• _PROVIDED PASSAGE_
The present invention relates to a liquid-based method for deposition of inorganic films having Cu, Zn, Sn, and at least one of S and Se, and more particularly to a method of deposition of kesterite-type Cu—Zn—Sn—(Se,S) materials and improved photovoltaic devices based on these films.
Large-scale production of photovoltaic devices requires high-throughput technologies and abundant environmentally friendly materials. Thin-film chalcogenide-based solar cells provide a promising pathway to cost parity between photovoltaic and conventional energy sources.
Currently, only Cu(In,Ga)(S,Se)2 and CdTe technologies have reached commercial production and offer over 10 percent power conversion efficiency. These technologies generally employ (i) indium and tellurium, which are relatively rare elements in the earth's crust, or (ii) cadmium, which is a highly toxic heavy metal.
Copper-zinc-tin-chalcogenide kesterites have been investigated as potential alternatives because they are based on abundant elements. However, photovoltaic cells with kesterites, even when produced using high cost vacuum-based methods, have so far achieved at best only <6.7 percent efficiencies, see Katagiri, H. et. al. Development of CZTS-based thin film solar cells; Thin Solid Films 517, 2455-2460 (2009).
K. Tanaka, M. Oonuki, N. Moritake, H. Uchiki, Solar Energy Mater. Sol. Cells 2009, 93, 583-587 describe a solution-based approach for an indium-free material which produced a photovoltaic device with efficiency of only 1%.

• _WHAT THE TASK REQUIRES_
Can you pick up the text on kesterite thin-film deposition for solar cells and carry it on from its last sentence? The items below have no connection to the text on kesterite solar-cell films.

• _RECORD EXTRACTS_
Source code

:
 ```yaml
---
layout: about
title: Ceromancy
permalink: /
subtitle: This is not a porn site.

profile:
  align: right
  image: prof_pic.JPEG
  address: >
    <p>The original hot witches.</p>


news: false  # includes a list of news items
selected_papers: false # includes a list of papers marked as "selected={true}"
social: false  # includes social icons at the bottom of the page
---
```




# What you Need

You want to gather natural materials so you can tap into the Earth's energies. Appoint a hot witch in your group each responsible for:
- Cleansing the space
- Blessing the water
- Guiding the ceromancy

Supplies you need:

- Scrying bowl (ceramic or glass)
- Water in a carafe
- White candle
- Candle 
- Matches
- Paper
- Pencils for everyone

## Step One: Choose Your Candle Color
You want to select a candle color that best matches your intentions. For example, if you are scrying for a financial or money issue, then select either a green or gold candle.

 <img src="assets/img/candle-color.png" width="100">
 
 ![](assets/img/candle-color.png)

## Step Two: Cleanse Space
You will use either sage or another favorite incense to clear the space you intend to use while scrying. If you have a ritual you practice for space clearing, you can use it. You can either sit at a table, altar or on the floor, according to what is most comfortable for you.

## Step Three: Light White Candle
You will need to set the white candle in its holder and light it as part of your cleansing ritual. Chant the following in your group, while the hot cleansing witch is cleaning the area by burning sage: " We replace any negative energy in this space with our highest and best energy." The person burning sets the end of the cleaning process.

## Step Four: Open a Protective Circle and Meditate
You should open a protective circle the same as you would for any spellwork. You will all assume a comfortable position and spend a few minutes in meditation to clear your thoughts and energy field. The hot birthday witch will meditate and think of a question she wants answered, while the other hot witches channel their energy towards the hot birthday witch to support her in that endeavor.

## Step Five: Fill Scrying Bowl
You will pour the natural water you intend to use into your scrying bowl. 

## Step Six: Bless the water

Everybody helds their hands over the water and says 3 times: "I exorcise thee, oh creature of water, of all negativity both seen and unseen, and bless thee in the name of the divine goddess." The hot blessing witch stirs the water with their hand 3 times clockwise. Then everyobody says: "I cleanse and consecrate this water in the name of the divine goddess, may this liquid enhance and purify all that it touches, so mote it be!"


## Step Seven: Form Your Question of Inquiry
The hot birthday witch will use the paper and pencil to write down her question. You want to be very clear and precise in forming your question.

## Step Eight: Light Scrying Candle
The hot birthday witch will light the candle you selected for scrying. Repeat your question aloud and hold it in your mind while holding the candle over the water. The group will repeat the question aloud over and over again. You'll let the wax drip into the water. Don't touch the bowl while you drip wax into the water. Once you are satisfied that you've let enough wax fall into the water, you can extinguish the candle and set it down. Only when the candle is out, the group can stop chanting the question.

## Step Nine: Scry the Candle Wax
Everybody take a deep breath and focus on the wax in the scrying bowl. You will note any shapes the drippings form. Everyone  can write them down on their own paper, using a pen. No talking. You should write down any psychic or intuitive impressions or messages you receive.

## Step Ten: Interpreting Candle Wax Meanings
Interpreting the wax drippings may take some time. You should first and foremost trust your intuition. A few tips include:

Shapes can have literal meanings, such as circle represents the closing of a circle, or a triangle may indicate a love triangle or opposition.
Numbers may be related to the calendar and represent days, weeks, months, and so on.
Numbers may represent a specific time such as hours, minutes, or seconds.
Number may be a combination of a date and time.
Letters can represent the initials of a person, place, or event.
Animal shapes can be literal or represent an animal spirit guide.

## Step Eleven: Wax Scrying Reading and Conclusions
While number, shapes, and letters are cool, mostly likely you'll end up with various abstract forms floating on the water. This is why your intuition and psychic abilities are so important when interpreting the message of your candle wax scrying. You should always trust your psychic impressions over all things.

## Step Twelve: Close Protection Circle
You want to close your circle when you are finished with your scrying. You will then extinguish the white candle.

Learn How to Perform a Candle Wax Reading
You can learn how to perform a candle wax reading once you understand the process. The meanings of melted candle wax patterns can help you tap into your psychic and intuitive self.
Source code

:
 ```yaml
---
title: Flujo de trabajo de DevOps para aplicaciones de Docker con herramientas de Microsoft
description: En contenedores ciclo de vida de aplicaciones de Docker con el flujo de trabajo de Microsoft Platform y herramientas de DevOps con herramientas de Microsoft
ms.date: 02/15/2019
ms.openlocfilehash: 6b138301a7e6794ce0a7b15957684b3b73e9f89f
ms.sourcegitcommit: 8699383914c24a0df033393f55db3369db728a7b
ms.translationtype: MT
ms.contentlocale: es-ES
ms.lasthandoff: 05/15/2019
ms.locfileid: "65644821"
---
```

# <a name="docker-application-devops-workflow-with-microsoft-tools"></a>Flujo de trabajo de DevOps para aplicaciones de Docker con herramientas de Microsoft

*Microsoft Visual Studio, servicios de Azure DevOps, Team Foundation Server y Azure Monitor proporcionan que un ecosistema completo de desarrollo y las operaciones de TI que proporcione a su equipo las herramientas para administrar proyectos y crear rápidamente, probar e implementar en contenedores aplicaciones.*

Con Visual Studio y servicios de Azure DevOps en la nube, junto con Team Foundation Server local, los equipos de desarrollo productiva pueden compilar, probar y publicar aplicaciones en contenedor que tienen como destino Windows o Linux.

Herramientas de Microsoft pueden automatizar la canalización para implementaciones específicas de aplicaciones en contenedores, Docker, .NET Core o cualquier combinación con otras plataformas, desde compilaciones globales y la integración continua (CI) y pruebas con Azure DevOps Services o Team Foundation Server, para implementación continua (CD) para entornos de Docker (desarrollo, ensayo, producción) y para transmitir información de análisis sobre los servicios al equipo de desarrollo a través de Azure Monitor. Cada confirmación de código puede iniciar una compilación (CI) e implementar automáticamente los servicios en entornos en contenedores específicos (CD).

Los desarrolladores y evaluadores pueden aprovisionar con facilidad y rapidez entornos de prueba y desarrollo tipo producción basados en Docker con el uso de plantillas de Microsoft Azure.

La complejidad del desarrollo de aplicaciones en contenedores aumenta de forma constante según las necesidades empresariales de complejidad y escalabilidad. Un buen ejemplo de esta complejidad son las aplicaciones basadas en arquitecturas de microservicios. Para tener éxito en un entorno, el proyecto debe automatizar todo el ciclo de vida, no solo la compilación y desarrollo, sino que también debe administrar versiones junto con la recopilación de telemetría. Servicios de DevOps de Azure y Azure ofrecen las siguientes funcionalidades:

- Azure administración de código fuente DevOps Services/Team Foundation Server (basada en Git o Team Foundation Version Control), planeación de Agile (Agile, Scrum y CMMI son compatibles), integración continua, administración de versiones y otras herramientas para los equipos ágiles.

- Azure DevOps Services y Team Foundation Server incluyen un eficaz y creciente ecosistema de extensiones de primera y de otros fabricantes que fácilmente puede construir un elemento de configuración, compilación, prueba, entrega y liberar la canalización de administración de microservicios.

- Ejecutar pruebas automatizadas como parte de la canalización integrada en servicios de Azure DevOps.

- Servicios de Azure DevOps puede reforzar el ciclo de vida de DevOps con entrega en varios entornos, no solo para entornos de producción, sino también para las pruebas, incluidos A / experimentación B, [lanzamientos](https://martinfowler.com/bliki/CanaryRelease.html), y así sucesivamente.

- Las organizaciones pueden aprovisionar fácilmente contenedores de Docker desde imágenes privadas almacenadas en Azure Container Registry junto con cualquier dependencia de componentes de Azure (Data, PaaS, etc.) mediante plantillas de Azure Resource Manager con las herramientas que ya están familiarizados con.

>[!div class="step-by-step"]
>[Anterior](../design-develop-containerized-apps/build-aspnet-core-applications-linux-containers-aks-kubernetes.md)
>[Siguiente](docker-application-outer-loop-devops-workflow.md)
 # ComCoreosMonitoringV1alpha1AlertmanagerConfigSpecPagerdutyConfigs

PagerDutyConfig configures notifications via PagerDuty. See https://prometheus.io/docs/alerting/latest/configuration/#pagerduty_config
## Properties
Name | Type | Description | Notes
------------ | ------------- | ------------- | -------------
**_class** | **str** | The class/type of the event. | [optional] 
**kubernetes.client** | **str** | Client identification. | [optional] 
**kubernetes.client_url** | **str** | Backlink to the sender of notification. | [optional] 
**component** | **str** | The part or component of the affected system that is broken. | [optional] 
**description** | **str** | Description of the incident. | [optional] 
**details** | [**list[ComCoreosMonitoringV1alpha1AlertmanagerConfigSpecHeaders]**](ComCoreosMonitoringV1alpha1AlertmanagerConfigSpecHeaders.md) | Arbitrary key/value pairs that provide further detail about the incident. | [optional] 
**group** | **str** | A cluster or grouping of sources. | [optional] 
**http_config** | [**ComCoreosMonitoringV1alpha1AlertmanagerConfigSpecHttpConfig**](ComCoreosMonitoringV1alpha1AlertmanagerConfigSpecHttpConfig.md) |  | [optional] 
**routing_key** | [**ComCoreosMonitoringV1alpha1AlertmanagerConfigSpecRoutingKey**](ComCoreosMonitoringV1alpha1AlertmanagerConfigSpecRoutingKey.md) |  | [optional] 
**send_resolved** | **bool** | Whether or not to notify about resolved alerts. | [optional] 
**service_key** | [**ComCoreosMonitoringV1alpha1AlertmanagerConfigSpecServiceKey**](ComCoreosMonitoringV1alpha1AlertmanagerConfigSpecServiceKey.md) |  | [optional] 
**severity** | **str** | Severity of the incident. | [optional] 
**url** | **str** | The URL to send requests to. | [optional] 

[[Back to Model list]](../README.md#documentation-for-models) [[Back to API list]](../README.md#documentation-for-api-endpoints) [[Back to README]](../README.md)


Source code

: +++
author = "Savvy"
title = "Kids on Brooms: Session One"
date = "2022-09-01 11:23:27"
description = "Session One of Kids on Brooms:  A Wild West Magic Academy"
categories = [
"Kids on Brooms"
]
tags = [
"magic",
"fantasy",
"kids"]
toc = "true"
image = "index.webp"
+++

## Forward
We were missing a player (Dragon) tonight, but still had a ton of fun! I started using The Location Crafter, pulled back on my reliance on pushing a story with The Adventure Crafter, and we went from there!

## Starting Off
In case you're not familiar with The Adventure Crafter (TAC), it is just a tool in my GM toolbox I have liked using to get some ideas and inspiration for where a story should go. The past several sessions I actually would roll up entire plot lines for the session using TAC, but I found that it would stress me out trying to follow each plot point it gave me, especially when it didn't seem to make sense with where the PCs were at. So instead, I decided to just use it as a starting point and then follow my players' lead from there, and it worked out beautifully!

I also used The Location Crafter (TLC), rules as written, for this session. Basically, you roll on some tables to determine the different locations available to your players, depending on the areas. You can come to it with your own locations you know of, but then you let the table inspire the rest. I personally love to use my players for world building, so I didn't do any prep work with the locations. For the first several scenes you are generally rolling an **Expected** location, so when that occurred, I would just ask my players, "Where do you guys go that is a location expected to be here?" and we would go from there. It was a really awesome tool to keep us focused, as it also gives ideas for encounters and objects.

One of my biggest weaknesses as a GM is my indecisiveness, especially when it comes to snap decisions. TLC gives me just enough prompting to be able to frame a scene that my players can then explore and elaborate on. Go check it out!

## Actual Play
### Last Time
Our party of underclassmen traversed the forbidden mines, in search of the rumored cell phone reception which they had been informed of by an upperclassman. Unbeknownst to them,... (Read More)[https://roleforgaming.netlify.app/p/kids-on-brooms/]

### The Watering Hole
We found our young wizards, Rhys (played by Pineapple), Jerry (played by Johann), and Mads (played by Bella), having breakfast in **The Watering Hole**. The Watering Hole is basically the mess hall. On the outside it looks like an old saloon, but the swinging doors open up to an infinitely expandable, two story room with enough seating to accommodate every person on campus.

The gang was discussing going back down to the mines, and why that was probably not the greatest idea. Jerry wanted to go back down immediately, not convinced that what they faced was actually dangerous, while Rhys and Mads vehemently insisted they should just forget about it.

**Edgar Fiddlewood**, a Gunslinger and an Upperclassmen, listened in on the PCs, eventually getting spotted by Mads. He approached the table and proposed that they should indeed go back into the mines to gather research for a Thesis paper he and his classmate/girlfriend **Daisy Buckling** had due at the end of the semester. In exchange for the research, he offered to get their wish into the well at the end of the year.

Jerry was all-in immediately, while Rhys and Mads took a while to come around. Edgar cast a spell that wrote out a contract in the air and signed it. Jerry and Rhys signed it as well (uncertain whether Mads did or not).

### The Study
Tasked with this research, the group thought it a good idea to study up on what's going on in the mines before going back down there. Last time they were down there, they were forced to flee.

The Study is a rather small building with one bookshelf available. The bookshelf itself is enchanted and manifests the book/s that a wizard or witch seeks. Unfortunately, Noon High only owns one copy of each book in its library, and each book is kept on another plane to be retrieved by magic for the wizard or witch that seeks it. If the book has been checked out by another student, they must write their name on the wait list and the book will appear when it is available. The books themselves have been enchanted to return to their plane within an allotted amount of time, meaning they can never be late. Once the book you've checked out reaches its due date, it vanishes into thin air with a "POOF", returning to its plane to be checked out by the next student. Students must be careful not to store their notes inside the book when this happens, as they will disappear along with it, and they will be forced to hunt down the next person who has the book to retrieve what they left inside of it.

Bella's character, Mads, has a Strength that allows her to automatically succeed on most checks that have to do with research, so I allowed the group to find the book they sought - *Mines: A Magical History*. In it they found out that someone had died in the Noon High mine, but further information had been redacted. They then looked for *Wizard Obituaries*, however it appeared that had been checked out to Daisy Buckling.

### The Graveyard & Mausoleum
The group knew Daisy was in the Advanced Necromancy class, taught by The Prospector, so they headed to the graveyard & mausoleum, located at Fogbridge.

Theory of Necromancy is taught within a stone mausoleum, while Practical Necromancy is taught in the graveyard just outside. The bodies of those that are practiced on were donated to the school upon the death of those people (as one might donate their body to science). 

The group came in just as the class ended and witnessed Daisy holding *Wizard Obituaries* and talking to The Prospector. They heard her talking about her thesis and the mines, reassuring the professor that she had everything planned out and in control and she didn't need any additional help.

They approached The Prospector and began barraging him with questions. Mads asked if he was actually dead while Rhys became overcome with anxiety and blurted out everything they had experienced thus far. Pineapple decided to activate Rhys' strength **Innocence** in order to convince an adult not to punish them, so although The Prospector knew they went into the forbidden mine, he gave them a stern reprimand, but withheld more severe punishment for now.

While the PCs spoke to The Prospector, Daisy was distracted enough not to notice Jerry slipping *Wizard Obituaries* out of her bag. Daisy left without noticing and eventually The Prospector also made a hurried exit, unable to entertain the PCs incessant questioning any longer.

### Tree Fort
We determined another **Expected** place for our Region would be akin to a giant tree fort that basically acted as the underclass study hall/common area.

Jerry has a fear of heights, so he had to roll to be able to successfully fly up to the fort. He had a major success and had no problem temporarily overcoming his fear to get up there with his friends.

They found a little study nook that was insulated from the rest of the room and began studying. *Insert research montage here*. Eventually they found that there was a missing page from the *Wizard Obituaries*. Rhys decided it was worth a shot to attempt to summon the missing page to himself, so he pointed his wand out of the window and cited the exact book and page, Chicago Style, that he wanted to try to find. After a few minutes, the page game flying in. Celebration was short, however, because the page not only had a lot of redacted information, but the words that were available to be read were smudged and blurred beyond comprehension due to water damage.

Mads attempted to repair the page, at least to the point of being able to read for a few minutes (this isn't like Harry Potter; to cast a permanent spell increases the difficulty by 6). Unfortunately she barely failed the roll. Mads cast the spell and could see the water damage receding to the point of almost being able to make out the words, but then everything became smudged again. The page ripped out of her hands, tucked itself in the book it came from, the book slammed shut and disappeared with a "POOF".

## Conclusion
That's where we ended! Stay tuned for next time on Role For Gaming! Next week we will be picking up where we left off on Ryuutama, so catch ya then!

• _RESPONSE AREA_
T. Todorov, M. Kita, J. Carda, P. Escribano, Thin Solid Films 2009, 517, 2541-2544 describe a deposition approach based on quaternary Cu—Zn—Sn—S precursors formed by reacting metal acetates and chlorides with elemental sulfur in ethylene glycol at 170° C.
Guo et. al, J. AM. CHEM. SOC. 2009, 131, 11672-11673 have reported films deposited by a similar approach, subsequently subjected to selenization treatment. They have also reported that devices based on the Cu2ZnSnSySe1-y films yield efficiencies of 0.74%, a level that is lower than the above solution approach for Cu2ZnSnS4.
However, there are no reports of hydrazine-based deposition approaches of depositing homogeneous chalcogenide layers from dispersions of metal chalcogenides in systems that are not strictly soluble in hydrazine. Further, there are no reports to extend the nanoparticle- and microparticle-based approaches to systems without organic binders in a manner that particle-based precursors can readily react with solution component and form large-grained films with good electrical characteristics.